• **Activity**
Your task is to return all the entries below exactly, with every picture omitted.

[Saved data entries]
+---+

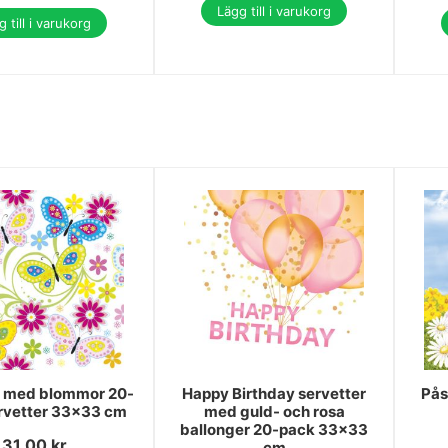
Lägg till i varukorg
 till i varukorg
y med blommor 20-
Happy Birthday servetter
Pås
rvetter 33x33 cm
med guld- och rosa
ballonger 20-pack 33x33
31.00
kr
cm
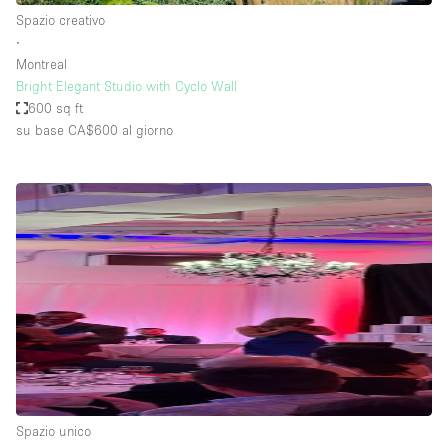
Spazio creativo
∙
Montreal
Bright Elegant Studio with Cyclo Wall
600 sq ft
su base CA$600
al giorno
Spazio unico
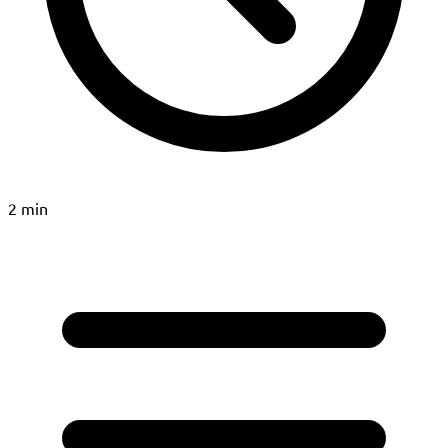
2 min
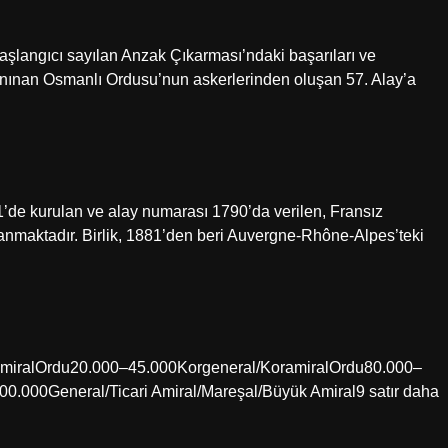
aşlangıcı sayılan Anzak Çıkarması’ndaki başarıları ve
tanınan Osmanlı Ordusu’nun askerlerinden oluşan 57. Alay’a
61’de kurulan ve alay numarası 1790’da verilen, Fransız
ayanmaktadır. Birlik, 1881’den beri Auvergne-Rhône-Alpes’teki
amiralOrdu20.000–45.000Korgeneral/KoramiralOrdu80.000–
.000General/Ticari Amiral/Mareşal/Büyük Amiral9 satır daha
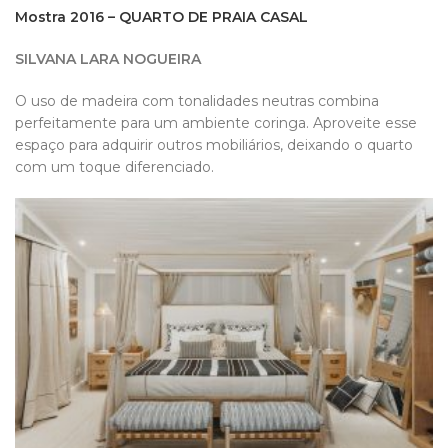
Mostra 2016 – QUARTO DE PRAIA CASAL
SILVANA LARA NOGUEIRA
O uso de madeira com tonalidades neutras combina
perfeitamente para um ambiente coringa. Aproveite esse
espaço para adquirir outros mobiliários, deixando o quarto
com um toque diferenciado.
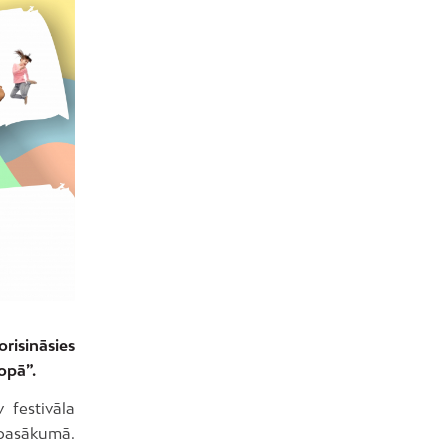
orisināsies
opā”.
 festivāla
 pasākumā.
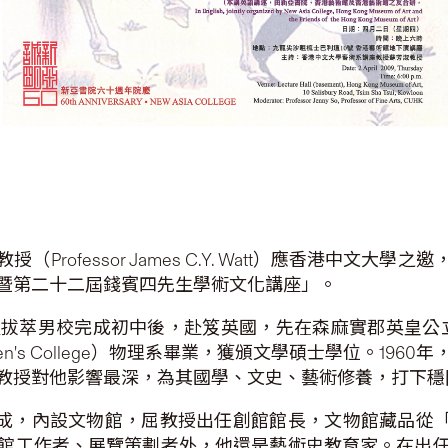
rofessor James C.Y. Watt）應香港中文
暨第二十二屆錢賓四先生學術文化講座」。
成初中後，赴笈英國，先在森麻實郡英皇公立中學（King's Co
's College）物理系畢業，獲頒文學碩士學位。19
教授對他影響最深，為其國學、文史、藝術修養，打下穩
落成，內設文物館，屈教授出任創館館長，文物館藏品從「
館工作者、展覽策劃者外，他還是藝術史教育家。在出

+---+

• **Answer to this problem**
Lägg till i varukorg
 till i varukorg
y med blommor 20-
Happy Birthday servetter
Pås
rvetter 33x33 cm
med guld- och rosa
ballonger 20-pack 33x33
31.00
kr
cm
Spazio creativo
∙
Montreal
Bright Elegant Studio with Cyclo Wall
600 sq ft
su base CA$600
al giorno
Spazio unico
2 min
aşlangıcı sayılan Anzak Çıkarması’ndaki başarıları ve
tanınan Osmanlı Ordusu’nun askerlerinden oluşan 57. Alay’a
61’de kurulan ve alay numarası 1790’da verilen, Fransız
ayanmaktadır. Birlik, 1881’den beri Auvergne-Rhône-Alpes’teki
amiralOrdu20.000–45.000Korgeneral/KoramiralOrdu80.000–
.000General/Ticari Amiral/Mareşal/Büyük Amiral9 satır daha
Mostra 2016 – QUARTO DE PRAIA CASAL
SILVANA LARA NOGUEIRA
O uso de madeira com tonalidades neutras combina
perfeitamente para um ambiente coringa. Aproveite esse
espaço para adquirir outros mobiliários, deixando o quarto
com um toque diferenciado.
orisināsies
opā”.
 festivāla
 pasākumā.
rofessor James C.Y. Watt）應香港中文
暨第二十二屆錢賓四先生學術文化講座」。
成初中後，赴笈英國，先在森麻實郡英皇公立中學（King's Co
's College）物理系畢業，獲頒文學碩士學位。19
教授對他影響最深，為其國學、文史、藝術修養，打下穩
落成，內設文物館，屈教授出任創館館長，文物館藏品從「
館工作者、展覽策劃者外，他還是藝術史教育家。在出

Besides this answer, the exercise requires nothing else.